**Source material**.
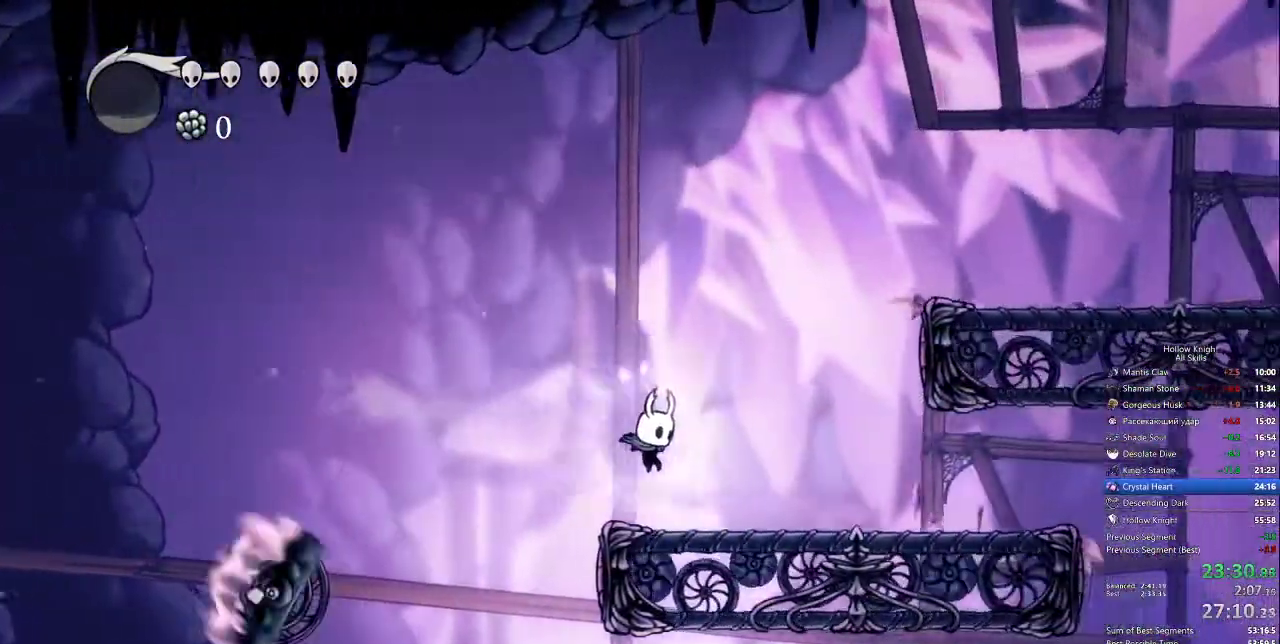
{"keys": ["jump", "nail", "right"], "events": [[233, "jump", "down"]]}
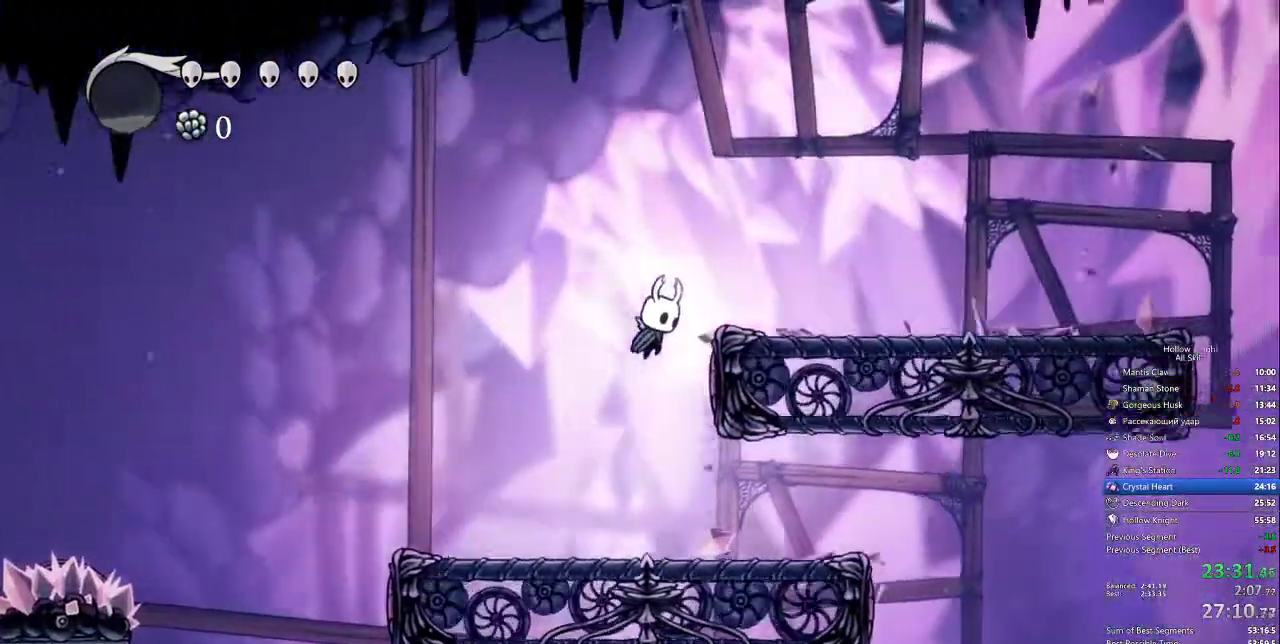
{"keys": ["nail", "right"], "events": [[150, "dash", "down"], [200, "jump", "up"], [283, "dash", "up"]]}
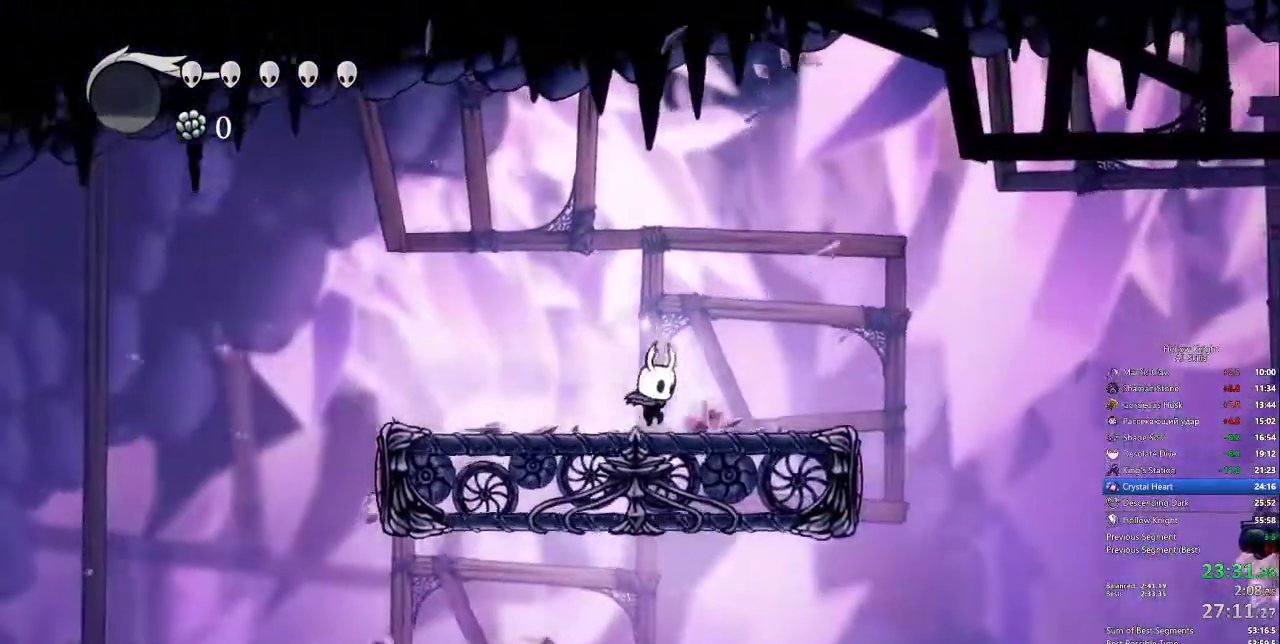
{"keys": ["jump", "nail", "right"], "events": [[17, "jump", "down"], [167, "jump", "up"], [483, "jump", "down"]]}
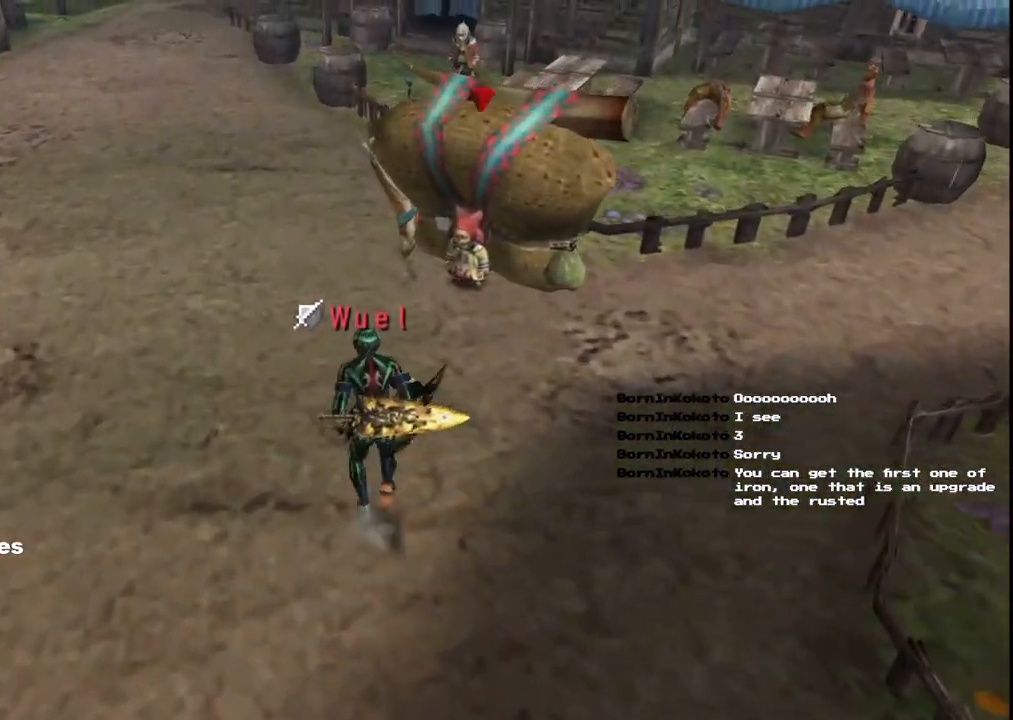
Gameplay with a controller (Xbox layout); each line is a JSON object with the inputs held at the frame after it. "events" lists button and stick changes between this image and that frame as [ms after this image, input, new state], when the widget could be followed in between. Not read: L2 L3 R2 R3.
{"buttons": [], "left_stick": "up", "right_stick": "center", "events": []}
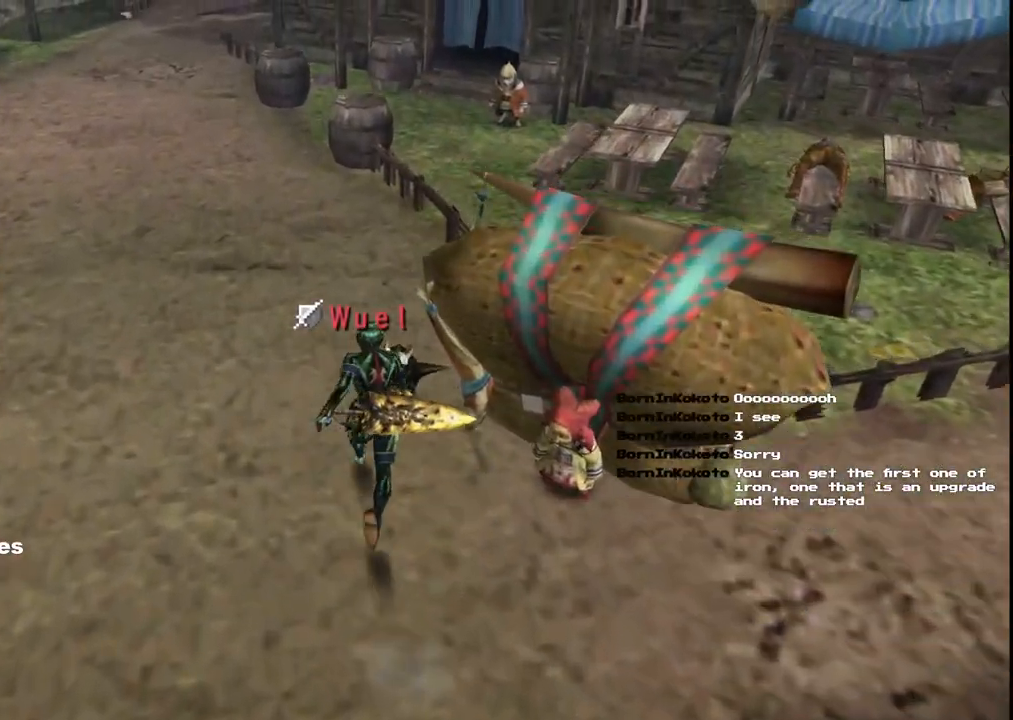
{"buttons": [], "left_stick": "up", "right_stick": "center", "events": [[183, "START", "down"], [300, "START", "up"]]}
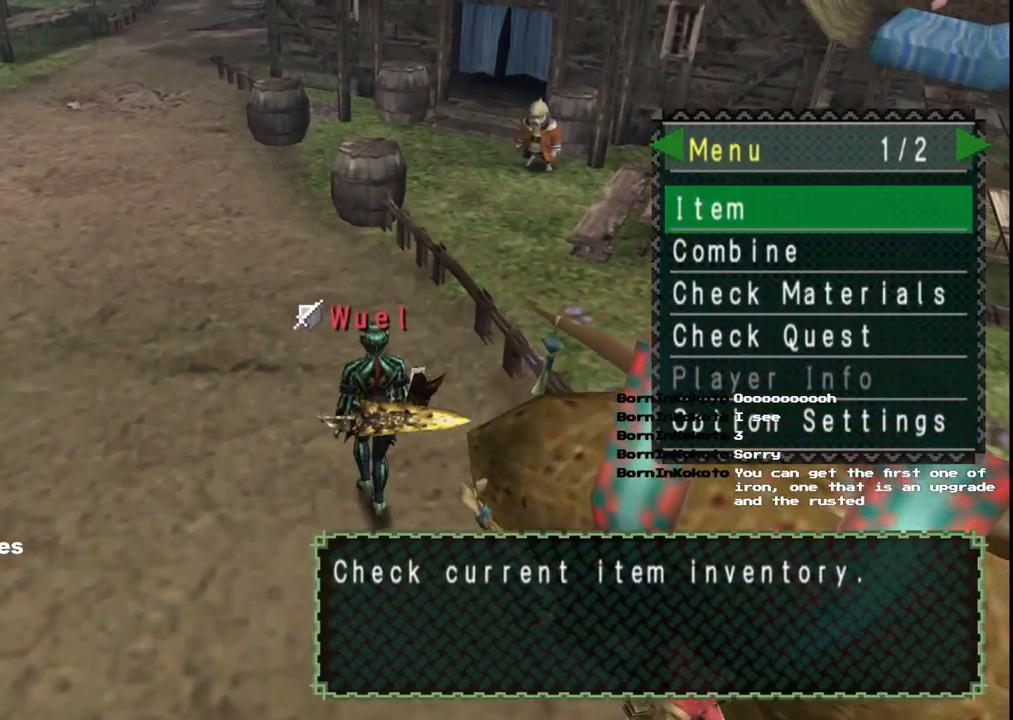
{"buttons": [], "left_stick": "center", "right_stick": "center", "events": [[17, "A", "down"], [117, "A", "up"], [283, "left_stick", "center"], [400, "DPAD_RIGHT", "down"], [483, "DPAD_RIGHT", "up"]]}
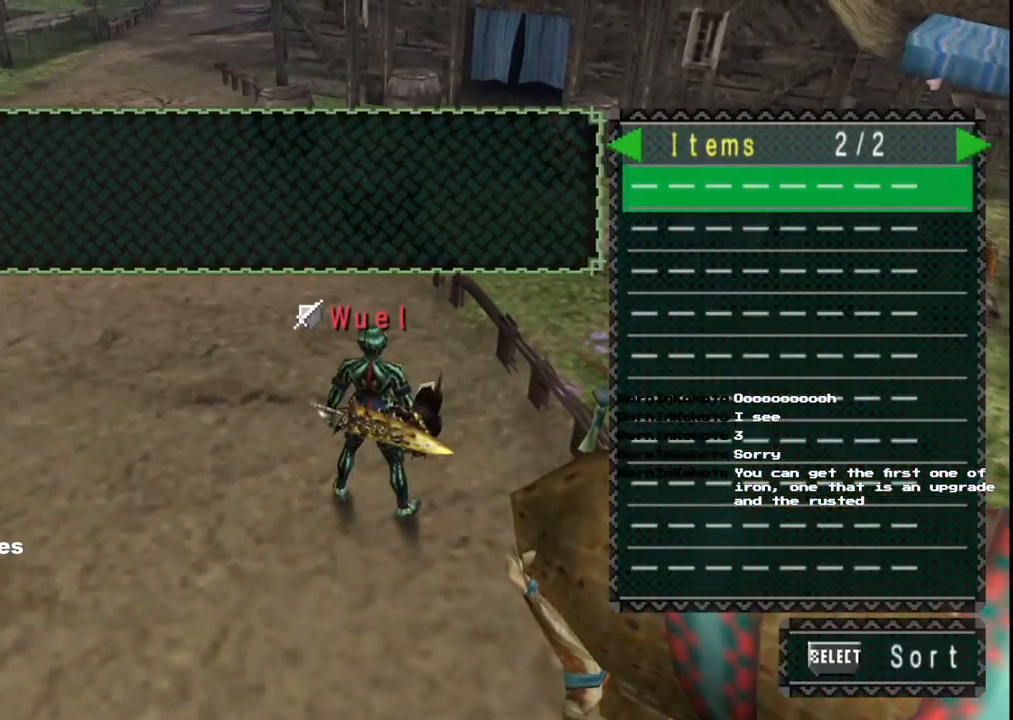
{"buttons": [], "left_stick": "up", "right_stick": "center", "events": [[200, "DPAD_LEFT", "down"], [283, "DPAD_LEFT", "up"], [383, "B", "down"], [417, "left_stick", "up"], [500, "B", "up"]]}
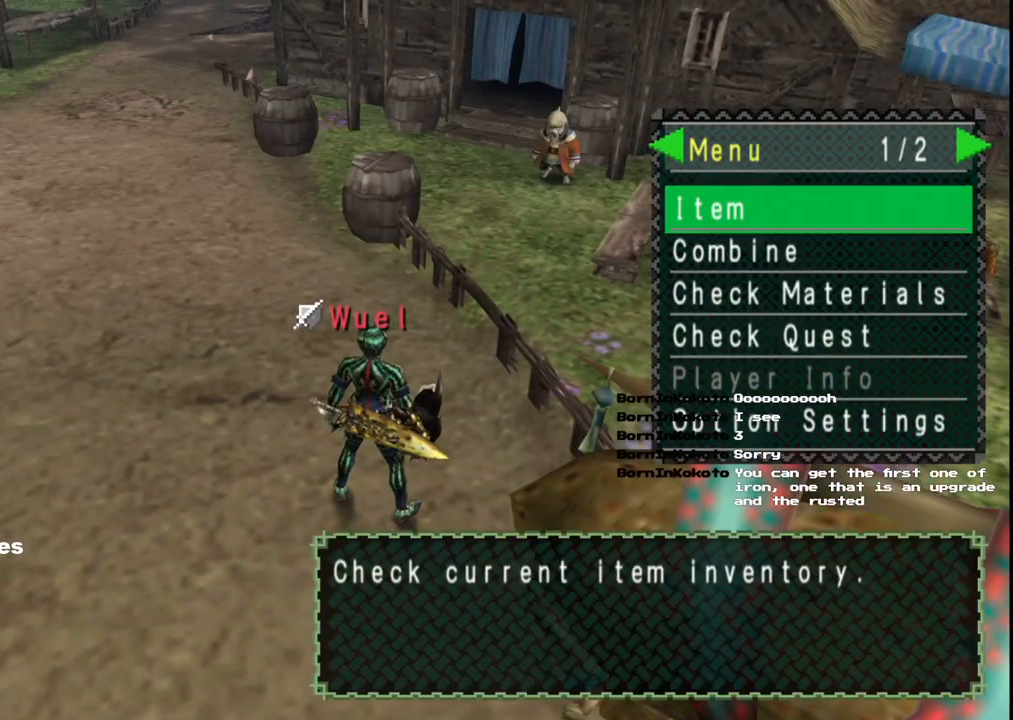
{"buttons": [], "left_stick": "up", "right_stick": "center", "events": [[83, "B", "down"], [133, "B", "up"], [233, "B", "down"], [283, "B", "up"]]}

**Problem to solve**.
Reprint the data verbatim, pictures excluded.

**Response below**.
{"keys": ["jump", "nail", "right"], "events": [[233, "jump", "down"]]}
{"keys": ["nail", "right"], "events": [[150, "dash", "down"], [200, "jump", "up"], [283, "dash", "up"]]}
{"keys": ["jump", "nail", "right"], "events": [[17, "jump", "down"], [167, "jump", "up"], [483, "jump", "down"]]}
Gameplay with a controller (Xbox layout); each line is a JSON object with the inputs held at the frame after it. "events" lists button and stick changes between this image and that frame as [ms after this image, input, new state], when the widget could be followed in between. Not read: L2 L3 R2 R3.
{"buttons": [], "left_stick": "up", "right_stick": "center", "events": []}
{"buttons": [], "left_stick": "up", "right_stick": "center", "events": [[183, "START", "down"], [300, "START", "up"]]}
{"buttons": [], "left_stick": "center", "right_stick": "center", "events": [[17, "A", "down"], [117, "A", "up"], [283, "left_stick", "center"], [400, "DPAD_RIGHT", "down"], [483, "DPAD_RIGHT", "up"]]}
{"buttons": [], "left_stick": "up", "right_stick": "center", "events": [[200, "DPAD_LEFT", "down"], [283, "DPAD_LEFT", "up"], [383, "B", "down"], [417, "left_stick", "up"], [500, "B", "up"]]}
{"buttons": [], "left_stick": "up", "right_stick": "center", "events": [[83, "B", "down"], [133, "B", "up"], [233, "B", "down"], [283, "B", "up"]]}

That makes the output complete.